Doylu abrió la válvula y las abejas eléctricas chisporrotearon reunidas en enjambre sobre su frente. La casa entera dormía con una respiración acompasada, tibia, regulada por el computador central. Luego se deslizó a través del pasillo y con un impulso subió hasta el mirador. Afuera, en la roja llanura, se extendían los canales. «Nuestro sistema circulatorio, la magna obra de nuestros antepasados», le gustaba repetir con voz solemne a su padre durante las tardes en que juntos contemplaban el tupido laberinto, la red que enlazaba las ciudades. 

Afuera crecía la tormenta. Remolinos de arena y guijarros se incrustaban y al instante se disolvían sobre los cristales protectores del mirador en la altura. Sin embargo, todo sucedía en el más perfecto silencio, en el más hermético aislamiento.
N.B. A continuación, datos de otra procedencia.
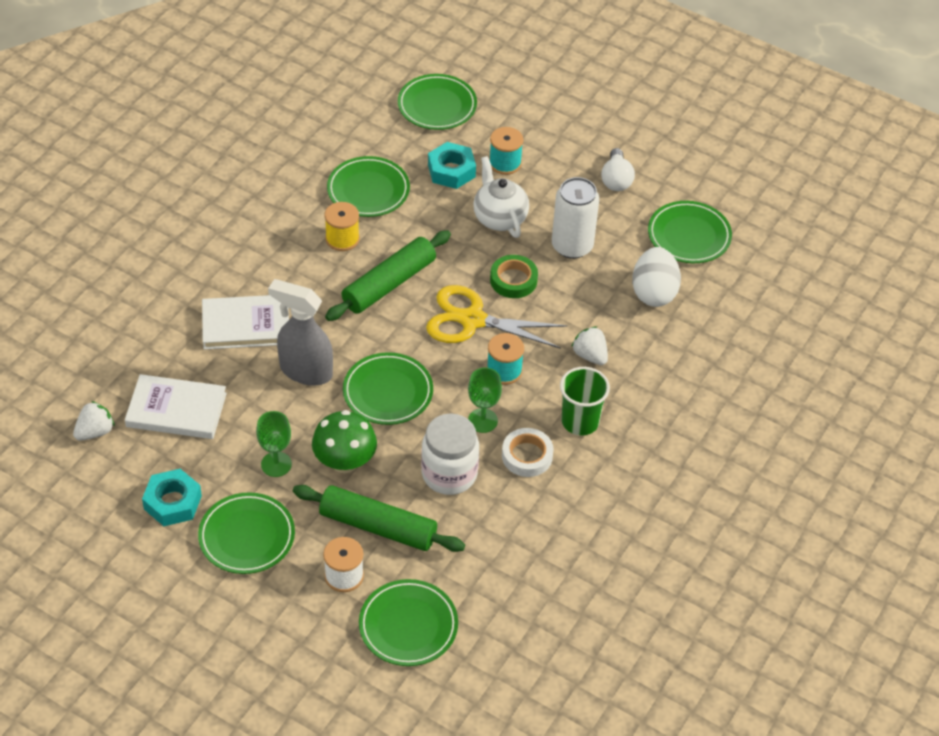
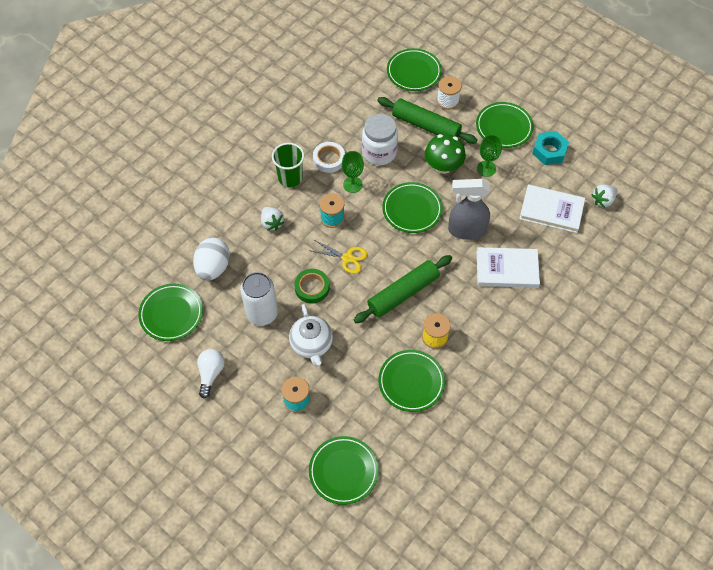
camera: 170 degrees left, 10 degrees up
(305, 371) = (466, 230): grey spray bottle -> grey spray bottle turned 150 degrees clockwise
(451, 170) = (342, 396): turquoise nut -> none
(472, 320) = (347, 258): yellow scissors -> yellow scissors, size x0.59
De pronto, con toda claridad, con todos sus sentidos en estado de alerta, pudo escuchar las voces, pudo ver una vez más las imágenes de aquel extraño sueño. Eran risas de niños en un día radiante, corrían a orillas de un enorme manto de agua que se acercaba lamiendo sus pies descalzos. Ellos parecían no temerle a esa vasta extensión líquida, saltaban entre la espuma y echaban a correr por una playa de suave arena dorada. Luego volvían, gritando. Entonces, durante unos instantes, Doylu pudo mojar sus propios pies en un mar que nunca había tocado, sus pulmones se llenaron de un aire que nunca había respirado y su piel de ámbar recibió como una caricia el calor del sol.

Al amanecer el papá de Doylu subió al mirador. La tormenta amainaba y en la claridad rojiza aún se dibujaban los contornos de las dos lunas del planeta. Se vieron a los ojos y sus pensamientos se entrelazaron formando una red súbita, familiar.

—Entonces, lo sabes.

—Sí, papá.

Y se quedaron mirando el cielo donde comenzaban a borrarse las estrellas.